# Problem:
Read the data and repeat it in full, exactly.

# Recorded information:
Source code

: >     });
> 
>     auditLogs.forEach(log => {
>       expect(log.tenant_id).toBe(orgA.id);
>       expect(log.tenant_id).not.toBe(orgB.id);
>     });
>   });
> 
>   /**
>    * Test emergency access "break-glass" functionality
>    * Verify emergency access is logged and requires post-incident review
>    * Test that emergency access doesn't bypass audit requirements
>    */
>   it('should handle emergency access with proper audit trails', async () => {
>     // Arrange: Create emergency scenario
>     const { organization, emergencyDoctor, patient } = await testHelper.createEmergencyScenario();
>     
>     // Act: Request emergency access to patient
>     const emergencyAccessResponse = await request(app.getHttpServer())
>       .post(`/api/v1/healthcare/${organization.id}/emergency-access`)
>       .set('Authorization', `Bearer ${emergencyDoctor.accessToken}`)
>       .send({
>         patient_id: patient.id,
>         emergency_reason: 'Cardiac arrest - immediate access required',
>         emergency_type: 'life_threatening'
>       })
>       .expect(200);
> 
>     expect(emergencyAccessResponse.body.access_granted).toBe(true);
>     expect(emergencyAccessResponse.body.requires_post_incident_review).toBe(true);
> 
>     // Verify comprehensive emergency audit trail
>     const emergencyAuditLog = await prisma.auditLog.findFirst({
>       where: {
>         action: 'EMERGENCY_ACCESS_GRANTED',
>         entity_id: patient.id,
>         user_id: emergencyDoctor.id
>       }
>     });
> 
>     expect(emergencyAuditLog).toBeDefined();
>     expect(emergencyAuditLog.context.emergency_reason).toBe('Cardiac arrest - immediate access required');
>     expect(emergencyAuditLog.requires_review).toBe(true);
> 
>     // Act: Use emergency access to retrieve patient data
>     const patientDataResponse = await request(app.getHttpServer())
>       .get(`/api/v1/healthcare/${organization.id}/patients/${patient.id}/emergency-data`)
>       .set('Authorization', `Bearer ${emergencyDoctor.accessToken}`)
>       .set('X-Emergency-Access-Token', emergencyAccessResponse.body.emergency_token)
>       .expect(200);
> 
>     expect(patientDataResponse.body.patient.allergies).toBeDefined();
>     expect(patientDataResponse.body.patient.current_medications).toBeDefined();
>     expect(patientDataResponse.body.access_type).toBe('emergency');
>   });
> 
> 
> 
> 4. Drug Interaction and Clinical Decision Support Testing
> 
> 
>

# Task answer:
Source code

: >     });
> 
>     auditLogs.forEach(log => {
>       expect(log.tenant_id).toBe(orgA.id);
>       expect(log.tenant_id).not.toBe(orgB.id);
>     });
>   });
> 
>   /**
>    * Test emergency access "break-glass" functionality
>    * Verify emergency access is logged and requires post-incident review
>    * Test that emergency access doesn't bypass audit requirements
>    */
>   it('should handle emergency access with proper audit trails', async () => {
>     // Arrange: Create emergency scenario
>     const { organization, emergencyDoctor, patient } = await testHelper.createEmergencyScenario();
>     
>     // Act: Request emergency access to patient
>     const emergencyAccessResponse = await request(app.getHttpServer())
>       .post(`/api/v1/healthcare/${organization.id}/emergency-access`)
>       .set('Authorization', `Bearer ${emergencyDoctor.accessToken}`)
>       .send({
>         patient_id: patient.id,
>         emergency_reason: 'Cardiac arrest - immediate access required',
>         emergency_type: 'life_threatening'
>       })
>       .expect(200);
> 
>     expect(emergencyAccessResponse.body.access_granted).toBe(true);
>     expect(emergencyAccessResponse.body.requires_post_incident_review).toBe(true);
> 
>     // Verify comprehensive emergency audit trail
>     const emergencyAuditLog = await prisma.auditLog.findFirst({
>       where: {
>         action: 'EMERGENCY_ACCESS_GRANTED',
>         entity_id: patient.id,
>         user_id: emergencyDoctor.id
>       }
>     });
> 
>     expect(emergencyAuditLog).toBeDefined();
>     expect(emergencyAuditLog.context.emergency_reason).toBe('Cardiac arrest - immediate access required');
>     expect(emergencyAuditLog.requires_review).toBe(true);
> 
>     // Act: Use emergency access to retrieve patient data
>     const patientDataResponse = await request(app.getHttpServer())
>       .get(`/api/v1/healthcare/${organization.id}/patients/${patient.id}/emergency-data`)
>       .set('Authorization', `Bearer ${emergencyDoctor.accessToken}`)
>       .set('X-Emergency-Access-Token', emergencyAccessResponse.body.emergency_token)
>       .expect(200);
> 
>     expect(patientDataResponse.body.patient.allergies).toBeDefined();
>     expect(patientDataResponse.body.patient.current_medications).toBeDefined();
>     expect(patientDataResponse.body.access_type).toBe('emergency');
>   });
> 
> 
> 
> 4. Drug Interaction and Clinical Decision Support Testing
> 
> 
>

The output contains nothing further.